Supreme Court sides with Sturgeon in case challenging NPS authority

John Sturgeon
John Sturgeon discusses his U.S. Supreme Court case with the Alaska Senate Resources Committee, Feb. 17, 2016. Sturgeon is the plaintiff in in Sturgeon v. Frost, a case involving a dispute over federal control over navigable waters. (Photo by Skip Gray/360 North)

The U.S. Supreme Court issued a partial victory Tuesday to Alaska moose hunter John Sturgeon in his case against the National Park Service. The high court voted 8-0 to reject a 9th Circuit Court of Appeals decision against Sturgeon.

The case stems from a 2007 incident when rangers in the Yukon-Charley Rivers National Preserve told Sturgeon he couldn’t operate his hovercraft there.

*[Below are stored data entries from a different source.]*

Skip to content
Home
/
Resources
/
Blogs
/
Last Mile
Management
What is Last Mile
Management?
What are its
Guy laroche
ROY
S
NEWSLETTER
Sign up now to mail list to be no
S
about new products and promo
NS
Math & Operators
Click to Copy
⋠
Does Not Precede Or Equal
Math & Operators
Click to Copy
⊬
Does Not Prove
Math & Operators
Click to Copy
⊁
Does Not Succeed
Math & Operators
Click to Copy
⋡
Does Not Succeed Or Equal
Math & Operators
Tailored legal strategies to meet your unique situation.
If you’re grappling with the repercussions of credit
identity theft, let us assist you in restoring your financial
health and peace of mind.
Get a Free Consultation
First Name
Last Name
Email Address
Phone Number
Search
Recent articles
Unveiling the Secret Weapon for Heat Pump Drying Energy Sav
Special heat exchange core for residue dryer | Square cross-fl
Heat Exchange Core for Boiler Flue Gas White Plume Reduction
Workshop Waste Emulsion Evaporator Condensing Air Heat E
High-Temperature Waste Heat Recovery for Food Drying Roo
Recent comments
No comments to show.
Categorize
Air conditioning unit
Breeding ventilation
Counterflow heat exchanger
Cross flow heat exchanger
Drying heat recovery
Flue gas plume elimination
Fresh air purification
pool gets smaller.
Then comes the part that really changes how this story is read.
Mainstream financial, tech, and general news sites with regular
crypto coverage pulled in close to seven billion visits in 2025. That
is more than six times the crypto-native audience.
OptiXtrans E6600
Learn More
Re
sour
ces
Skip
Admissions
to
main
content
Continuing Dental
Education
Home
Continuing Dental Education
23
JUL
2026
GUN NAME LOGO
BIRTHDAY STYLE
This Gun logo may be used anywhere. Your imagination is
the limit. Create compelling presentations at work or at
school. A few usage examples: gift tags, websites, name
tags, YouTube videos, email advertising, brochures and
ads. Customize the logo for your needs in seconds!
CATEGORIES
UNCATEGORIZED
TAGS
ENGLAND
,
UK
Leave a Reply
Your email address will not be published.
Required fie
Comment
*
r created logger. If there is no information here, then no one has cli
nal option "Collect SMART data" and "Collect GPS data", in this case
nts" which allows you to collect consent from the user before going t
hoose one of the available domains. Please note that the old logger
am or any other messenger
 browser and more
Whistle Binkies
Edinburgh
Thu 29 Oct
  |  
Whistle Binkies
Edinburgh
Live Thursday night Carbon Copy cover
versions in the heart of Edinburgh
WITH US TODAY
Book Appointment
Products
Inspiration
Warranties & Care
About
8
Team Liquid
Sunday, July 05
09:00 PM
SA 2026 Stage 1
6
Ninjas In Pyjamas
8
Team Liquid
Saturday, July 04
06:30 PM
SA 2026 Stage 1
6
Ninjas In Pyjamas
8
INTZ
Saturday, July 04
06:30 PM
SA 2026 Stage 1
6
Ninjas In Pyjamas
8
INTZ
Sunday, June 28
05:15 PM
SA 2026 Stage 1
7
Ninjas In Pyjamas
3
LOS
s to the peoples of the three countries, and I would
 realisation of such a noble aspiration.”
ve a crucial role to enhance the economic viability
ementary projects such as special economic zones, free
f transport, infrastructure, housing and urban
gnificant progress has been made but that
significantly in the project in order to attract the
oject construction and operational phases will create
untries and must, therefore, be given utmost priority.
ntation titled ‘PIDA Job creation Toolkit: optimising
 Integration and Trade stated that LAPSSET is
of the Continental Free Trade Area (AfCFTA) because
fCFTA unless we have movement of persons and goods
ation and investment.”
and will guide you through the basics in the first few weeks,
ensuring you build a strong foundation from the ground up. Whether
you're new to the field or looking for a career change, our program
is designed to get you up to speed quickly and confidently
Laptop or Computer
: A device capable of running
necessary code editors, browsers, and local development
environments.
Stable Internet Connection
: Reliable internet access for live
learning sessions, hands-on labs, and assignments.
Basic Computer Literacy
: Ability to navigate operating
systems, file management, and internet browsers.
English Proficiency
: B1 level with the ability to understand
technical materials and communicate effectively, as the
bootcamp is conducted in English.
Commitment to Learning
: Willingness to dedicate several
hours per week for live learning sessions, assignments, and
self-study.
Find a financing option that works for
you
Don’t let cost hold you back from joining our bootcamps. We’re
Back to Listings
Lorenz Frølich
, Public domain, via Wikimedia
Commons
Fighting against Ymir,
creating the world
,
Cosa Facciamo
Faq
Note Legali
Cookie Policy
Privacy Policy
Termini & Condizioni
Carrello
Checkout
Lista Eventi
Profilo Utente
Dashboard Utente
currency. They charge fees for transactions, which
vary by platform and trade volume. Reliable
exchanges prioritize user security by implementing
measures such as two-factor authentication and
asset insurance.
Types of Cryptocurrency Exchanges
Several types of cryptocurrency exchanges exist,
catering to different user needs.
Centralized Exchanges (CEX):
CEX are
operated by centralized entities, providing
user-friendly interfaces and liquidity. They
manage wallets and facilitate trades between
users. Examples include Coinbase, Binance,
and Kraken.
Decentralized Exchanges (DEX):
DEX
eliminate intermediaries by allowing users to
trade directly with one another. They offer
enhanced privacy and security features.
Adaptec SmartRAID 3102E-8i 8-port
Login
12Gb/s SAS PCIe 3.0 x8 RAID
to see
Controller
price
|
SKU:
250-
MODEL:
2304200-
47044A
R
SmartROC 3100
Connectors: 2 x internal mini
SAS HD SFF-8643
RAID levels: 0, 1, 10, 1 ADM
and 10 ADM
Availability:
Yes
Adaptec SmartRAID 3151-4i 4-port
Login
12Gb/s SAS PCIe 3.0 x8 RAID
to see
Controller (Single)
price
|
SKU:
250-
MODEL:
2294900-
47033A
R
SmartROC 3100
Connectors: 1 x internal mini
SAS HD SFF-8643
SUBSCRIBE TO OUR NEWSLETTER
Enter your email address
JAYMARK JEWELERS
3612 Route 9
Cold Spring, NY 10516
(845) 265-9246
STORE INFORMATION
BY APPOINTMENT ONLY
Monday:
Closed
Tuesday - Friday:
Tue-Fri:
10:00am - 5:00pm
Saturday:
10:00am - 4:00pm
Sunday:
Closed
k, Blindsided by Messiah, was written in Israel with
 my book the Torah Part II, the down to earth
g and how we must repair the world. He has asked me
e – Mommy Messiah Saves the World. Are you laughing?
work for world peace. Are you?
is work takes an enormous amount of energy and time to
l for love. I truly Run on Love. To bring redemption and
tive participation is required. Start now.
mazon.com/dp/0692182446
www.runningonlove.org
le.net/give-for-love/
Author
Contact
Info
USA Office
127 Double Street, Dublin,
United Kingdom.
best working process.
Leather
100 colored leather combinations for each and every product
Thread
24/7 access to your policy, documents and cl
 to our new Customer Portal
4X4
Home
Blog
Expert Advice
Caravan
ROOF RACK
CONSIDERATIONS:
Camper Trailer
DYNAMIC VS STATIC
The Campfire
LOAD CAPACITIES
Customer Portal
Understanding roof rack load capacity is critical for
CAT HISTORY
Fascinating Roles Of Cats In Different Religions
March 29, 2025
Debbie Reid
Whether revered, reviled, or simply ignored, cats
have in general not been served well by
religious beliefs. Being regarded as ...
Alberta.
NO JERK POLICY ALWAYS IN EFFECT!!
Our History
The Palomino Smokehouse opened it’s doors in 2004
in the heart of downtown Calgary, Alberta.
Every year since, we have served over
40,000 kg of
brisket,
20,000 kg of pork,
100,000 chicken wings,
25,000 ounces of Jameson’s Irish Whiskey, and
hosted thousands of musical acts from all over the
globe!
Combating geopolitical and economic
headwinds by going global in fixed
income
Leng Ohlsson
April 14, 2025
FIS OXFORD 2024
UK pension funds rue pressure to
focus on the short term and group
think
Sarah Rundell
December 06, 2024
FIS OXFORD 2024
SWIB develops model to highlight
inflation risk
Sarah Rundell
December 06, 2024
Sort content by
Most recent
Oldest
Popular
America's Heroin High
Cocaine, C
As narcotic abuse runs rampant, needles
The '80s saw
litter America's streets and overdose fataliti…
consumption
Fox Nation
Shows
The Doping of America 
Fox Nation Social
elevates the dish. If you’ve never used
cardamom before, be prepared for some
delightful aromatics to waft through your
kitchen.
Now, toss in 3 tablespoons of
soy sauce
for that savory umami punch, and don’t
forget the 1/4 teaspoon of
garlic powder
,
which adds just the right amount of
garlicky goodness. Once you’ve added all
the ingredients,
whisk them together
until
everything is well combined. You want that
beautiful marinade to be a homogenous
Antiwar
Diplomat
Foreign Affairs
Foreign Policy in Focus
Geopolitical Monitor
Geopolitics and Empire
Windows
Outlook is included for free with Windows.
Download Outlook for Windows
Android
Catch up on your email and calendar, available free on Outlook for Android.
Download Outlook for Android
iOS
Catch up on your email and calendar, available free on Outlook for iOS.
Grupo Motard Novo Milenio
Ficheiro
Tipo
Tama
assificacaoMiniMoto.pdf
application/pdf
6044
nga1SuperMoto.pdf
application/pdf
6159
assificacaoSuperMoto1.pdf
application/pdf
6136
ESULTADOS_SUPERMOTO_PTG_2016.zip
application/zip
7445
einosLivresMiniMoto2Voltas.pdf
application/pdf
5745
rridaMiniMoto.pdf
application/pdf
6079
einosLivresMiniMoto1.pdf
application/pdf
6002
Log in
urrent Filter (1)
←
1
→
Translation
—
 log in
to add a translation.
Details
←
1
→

The Supreme Court decision, written by Chief Justice John Roberts, says the Ninth Circuit’s interpretation of a section of the Alaska National Interests Lands Conservation Act is inconsistent with both the text and context of ANILCA. The section, 103-C, concerns which federal laws apply on non-federal inholdings within park boundaries.

The justices, though, did not rule for Sturgeon outright. Instead, they sent the case back down to the ninth Circuit for another decision.

The court heard arguments in the case in January.